There’s an awful lot going on – suffragettes, a Fagin-like cheesemonger with a child pickpocket gang, erratic servants, animated Christmas baubles. But Delilah Wiggins as the young Clara cuts a charismatic path through all this, and Ivana Bueno, as the grown-up “dream” Clara, brings a sensuous delight to the role as she’s swept up by Francesco Gabriele Frola’s Nutcracker Prince. This is definitely a Nutcracker that puts Clara front and centre, and Bueno makes for a bubbly, vim-filled heroine.

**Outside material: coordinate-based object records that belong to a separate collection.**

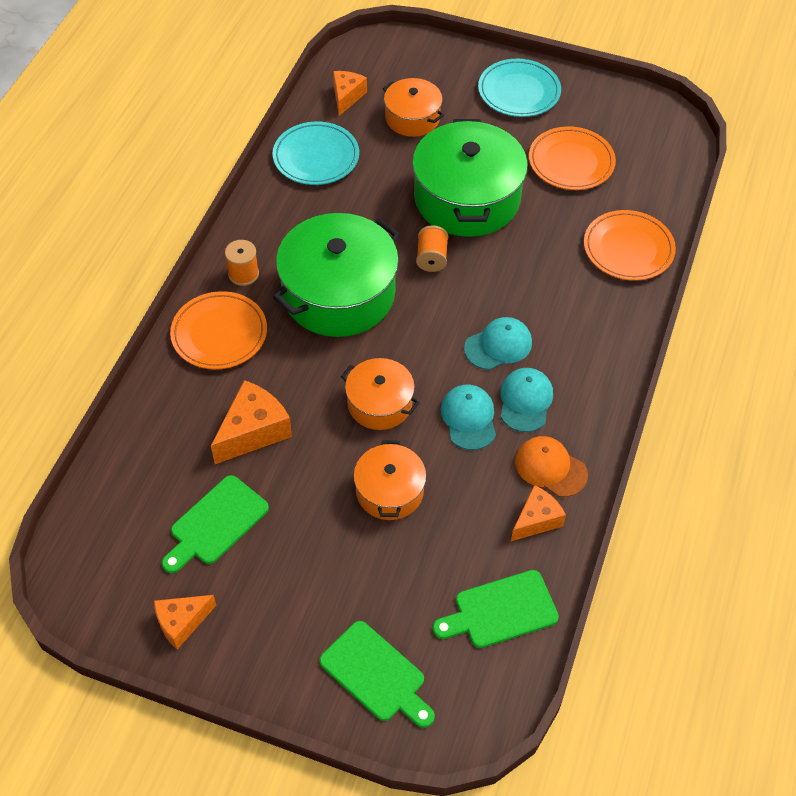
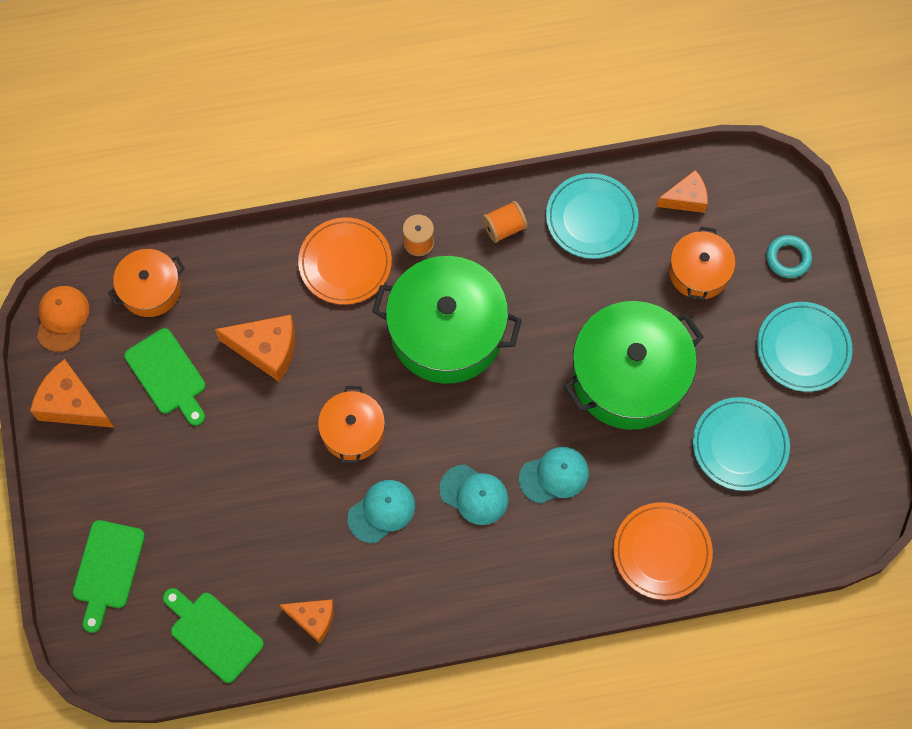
camera: 60 degrees right, 15 degrees up
(182, 622) = (72, 404): orange cheese -> orange cheese, size x1.52
(216, 523) = (168, 375): green cutting board -> green cutting board turned 135 degrees counterclockwise
(389, 491) = (272, 488): orange pot -> orange pot (150, 289)
(431, 258) = (536, 385): orange spool -> orange spool (504, 228)
(441, 66) = (788, 258): none -> turquoise ring
(525, 401) = (428, 548): turquoise cap -> turquoise cap (554, 475)
(550, 468) = (371, 604): orange cap -> orange cap (62, 318)
(571, 162) = (740, 445): orange plate -> turquoise plate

She and Frola are so good in their big Act II pas de deux – Frola flinging out showstopper leaps, even amid all the waltzing buttercream roses – that you wonder if they might have just upstaged the Sugar Plum Fairy and her Cavalier. Emma Hawes brings stately grace to the grand Sugar Plum pas de deux. It’s just a shame that Aitor Arrieta had an off night, and the big party-piece fish dives were a casualty.
Never mind – it’s the joy of live performance. And there was more than enough to gorge on, particularly Minju Kang’s liquid moves in the Arabian (now Egyptian Sahlab) dance and Erik Woolhouse’s explosive split jumps in the Russian (now Ukrainian Makivnyk) variation. It all feels like a real Christmas gift.